↓
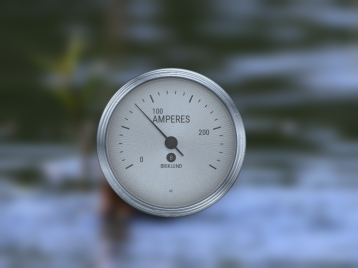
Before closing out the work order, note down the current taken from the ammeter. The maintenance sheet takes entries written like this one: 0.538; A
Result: 80; A
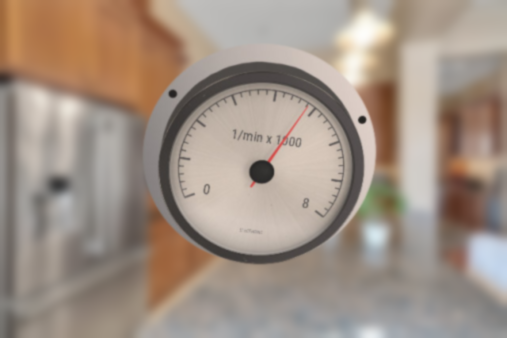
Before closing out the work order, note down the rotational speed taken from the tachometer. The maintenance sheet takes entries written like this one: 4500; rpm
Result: 4800; rpm
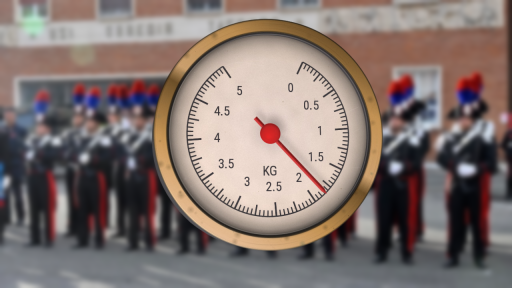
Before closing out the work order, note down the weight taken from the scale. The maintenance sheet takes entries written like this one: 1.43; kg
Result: 1.85; kg
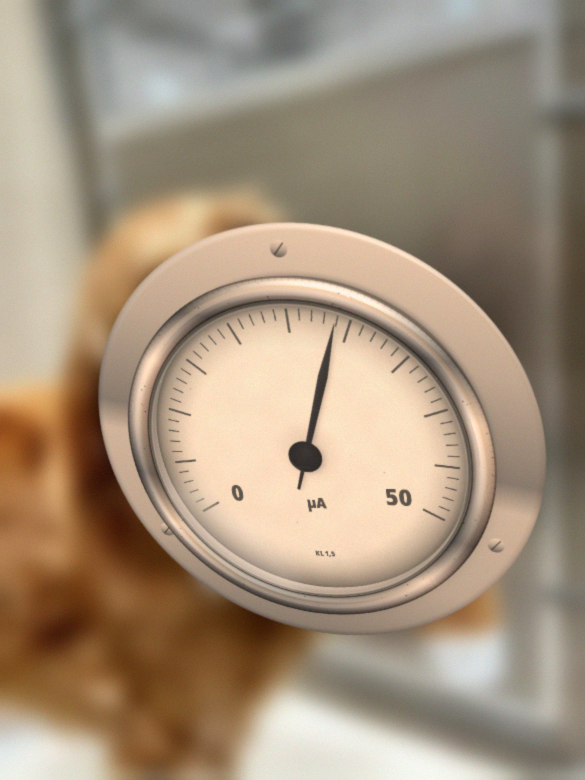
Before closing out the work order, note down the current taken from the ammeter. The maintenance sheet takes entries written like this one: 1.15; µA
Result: 29; µA
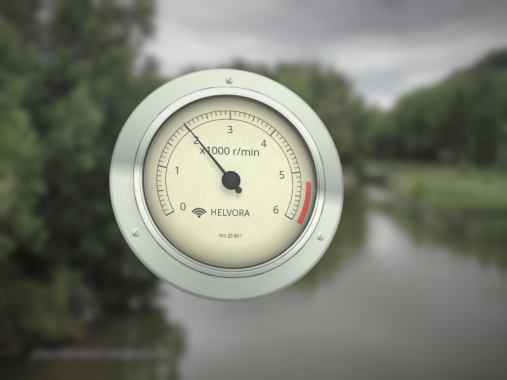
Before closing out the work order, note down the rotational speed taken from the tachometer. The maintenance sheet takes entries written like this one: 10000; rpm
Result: 2000; rpm
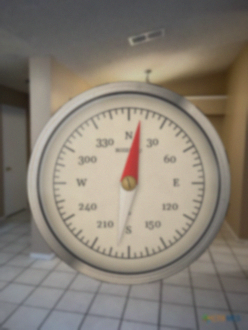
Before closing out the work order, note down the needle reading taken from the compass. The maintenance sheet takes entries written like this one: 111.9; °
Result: 10; °
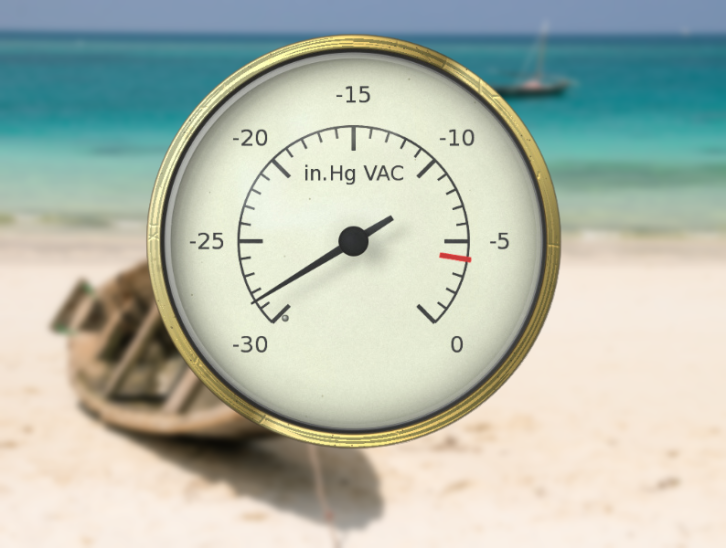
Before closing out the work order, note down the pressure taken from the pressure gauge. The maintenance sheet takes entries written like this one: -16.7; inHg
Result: -28.5; inHg
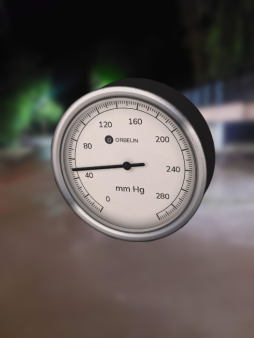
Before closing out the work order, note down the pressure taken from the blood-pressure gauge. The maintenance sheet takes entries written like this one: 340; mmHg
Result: 50; mmHg
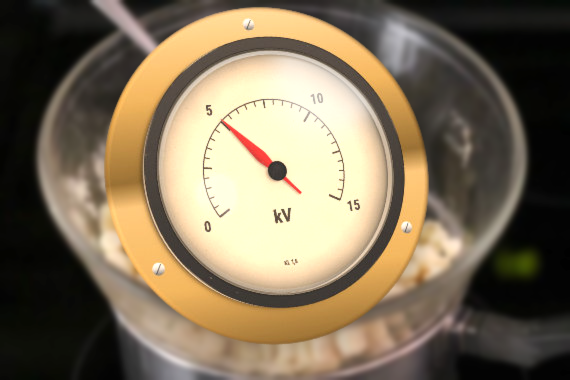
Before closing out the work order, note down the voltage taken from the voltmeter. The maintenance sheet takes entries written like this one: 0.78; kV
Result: 5; kV
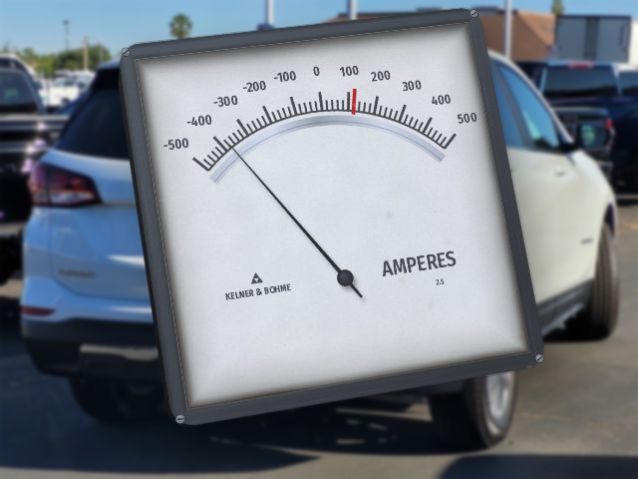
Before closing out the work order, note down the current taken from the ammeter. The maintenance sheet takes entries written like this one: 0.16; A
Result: -380; A
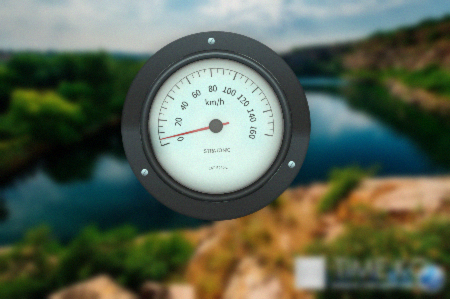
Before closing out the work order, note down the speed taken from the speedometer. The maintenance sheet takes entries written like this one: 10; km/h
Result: 5; km/h
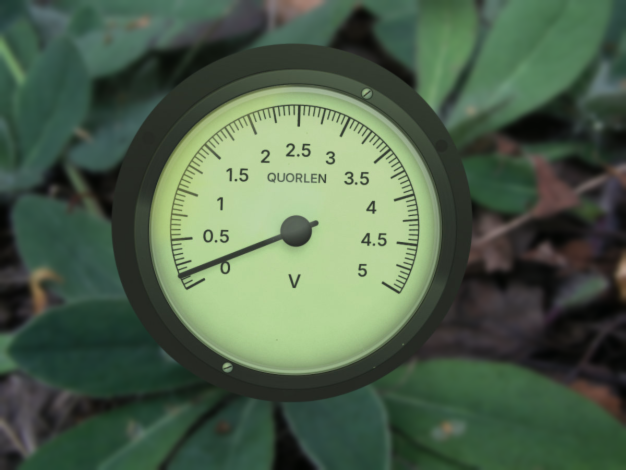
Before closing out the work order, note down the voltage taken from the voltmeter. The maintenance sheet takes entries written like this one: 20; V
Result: 0.15; V
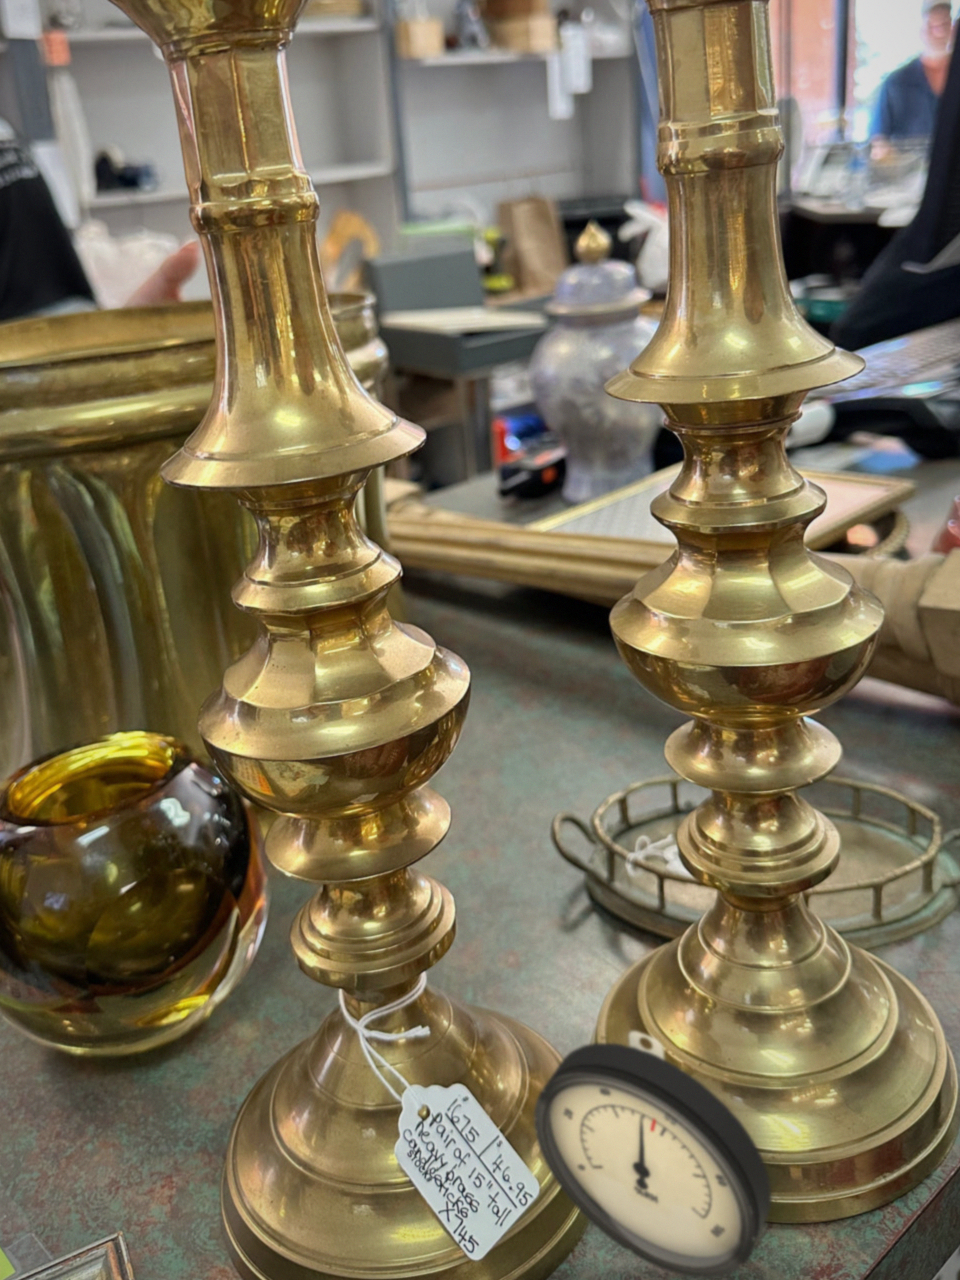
↑
**Exercise goal:**
Show every line of the material that contains the word "takes", treating uppercase and lowercase as different.

**Task response:**
Before closing out the work order, note down the current taken from the ammeter. The maintenance sheet takes entries written like this one: 0.538; A
Before closing out the work order, note down the rotational speed taken from the tachometer. The maintenance sheet takes entries written like this one: 4500; rpm
Before closing out the work order, note down the weight taken from the scale. The maintenance sheet takes entries written like this one: 1.43; kg
Before closing out the work order, note down the current taken from the ammeter. The maintenance sheet takes entries written like this one: 1.15; µA
Before closing out the work order, note down the rotational speed taken from the tachometer. The maintenance sheet takes entries written like this one: 10000; rpm
Before closing out the work order, note down the needle reading taken from the compass. The maintenance sheet takes entries written like this one: 111.9; °
Before closing out the work order, note down the pressure taken from the pressure gauge. The maintenance sheet takes entries written like this one: -16.7; inHg
Before closing out the work order, note down the pressure taken from the blood-pressure gauge. The maintenance sheet takes entries written like this one: 340; mmHg
Before closing out the work order, note down the voltage taken from the voltmeter. The maintenance sheet takes entries written like this one: 0.78; kV
Before closing out the work order, note down the current taken from the ammeter. The maintenance sheet takes entries written like this one: 0.16; A
Before closing out the work order, note down the speed taken from the speedometer. The maintenance sheet takes entries written like this one: 10; km/h
Before closing out the work order, note down the voltage taken from the voltmeter. The maintenance sheet takes entries written like this one: 20; V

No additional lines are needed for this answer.